Many people who don’t have emotional safety act out, become depressed, or become pleasers who will do anything to meet the approval of those around them. Teens and adults carry these patterns into adulthood and blame themselves when they become stuck in a cycle of overextending themselves in an attempt to feel good enough or likable. Eventually, many reach their threshold and can become resentful of other people by feeling taken advantage of and unlovable. They can become trapped in an internal dialogue that they can never do enough. People try SO hard to be liked by giving too much of themselves and eventually snap. This can result in a pattern of losing friendships or creating barrier after barrier to avoid being vulnerable at all costs. This comes at a great cost.
Teaching about the concept of emotional safety in schools, businesses, and any organization is vital to our health and physical well-being. Children need to be taught and shown what emotional safety looks like.

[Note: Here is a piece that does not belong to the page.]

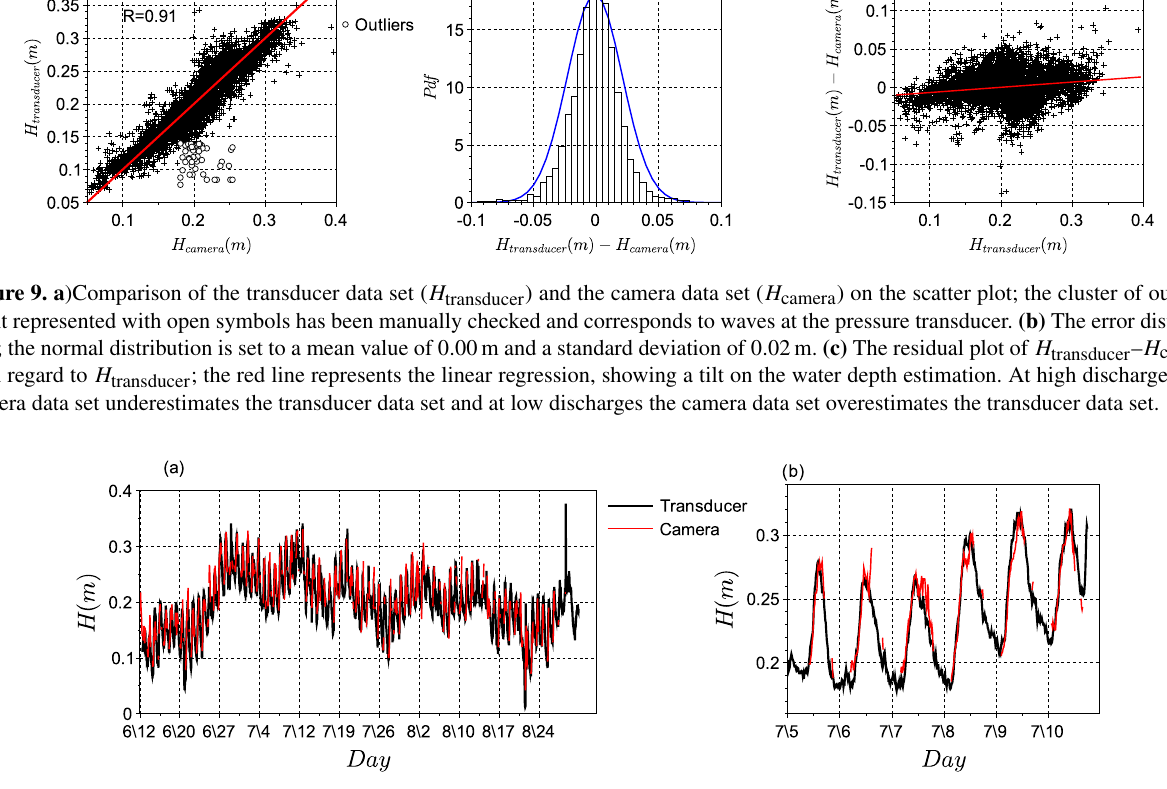
Figure 10. Summer 2015 stage time series. The black line represents the transducer data set ( H transducer ) and the red line is the camera data set ( H camera ). The estimated error on the camera stage relative to pressure transducer is around 3cm. Panel (a) shows data from mid-June to the end of July 2015. The camera data set fits the transducer data set. The daily trend as well as the general monthly trend are reproduced (b) from 5 to 10 July 2015. At hourly resolution, the trend of the camera stage follows the transducer data closely. However, on the rising stage, the camera data set underestimates the transducer water stage, and on the falling stage, the picture data set slightly overestimates the transducer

Educate children on emotions – what they are and what they do! All emotions are there to give us information and help us decide what to do. All feelings are OK, even the ones we don’t like to feel. This is one reason we wrote The Invisible Riptide – to normalize that we all have and discover ways to help the emotional riptide flow smaller, just like a wave. Name the emotion and situation, using an observational statement, when you see your child having an emotion. You are so happy when you are playing with your friend. That was really frustrating when your sister knocked your tower down. You were disappointed we couldn’t go to the park. That makes you feel nervous when you don’t know the plan.
Give children a way to express emotions. Sometimes it’s hard for kids to identify and express emotions. We love a good feelings chart posted on the fridge or a feeling flipchart on the counter. Not only can kids point to their feelings, you can too!Use crayons and markers to help them draw out their feelings. We love the Make Your Own Riptide activity as it allows children to draw out feelings in colors and shapes. The smooth feeling of crayons or Kwik Stix also provides a calming physical activity. For older kids, consider having a shared notebook where your child can leave you a note and you can write back OR have your child text you.
Validate and Reflect emotion rather than dismiss or jump to problem-solving too quickly. We don’t want to inadvertently send messages that it’s not ok to feel mad, sad, or anxious, for example. Sometimes it’s best to create space for children to experience the emotion and allow it to lessen on its own. That sounds tough. Let’s sit for a minute and then we’ll figure it out. You can even suggest doing an activity (e.g., have a snack, color, take a walk, etc.) and then talk about the situation.
Cope Out Loud. Usually, when we cope well, it’s an entirely internal process. When we don’t cope well with our emotions, kids totally see us lose our cool. They never really get to see how we figure out what our feelings are trying to tell us and how we move through them. Narrate this process for them. I’m so frustrated I am going to be late. OK. Taking a few breaths. I really don’t like being late, but don’t have a choice about that anymore. Even though I don’t like being late, it’s not going to cause a big problem. Next time, I might need to start getting things ready sooner. OR Wow! That was unexpected. It’s stressing me out. OK. I’m taking a minute so I can figure out what’s happening and figure out what to do next. Here are my options. This one might be OK. Not what I wanted but this will work too.
With ongoing connection and a willingness to listen and understand, you and your child will be well on the way to creating relationships and spaces that are emotionally safe. It’s an ongoing process. Thanks to the neuroplasticity of our brain, that is, the ability to change the connections and pathways in our brain through experience, we’re continually growing and changing.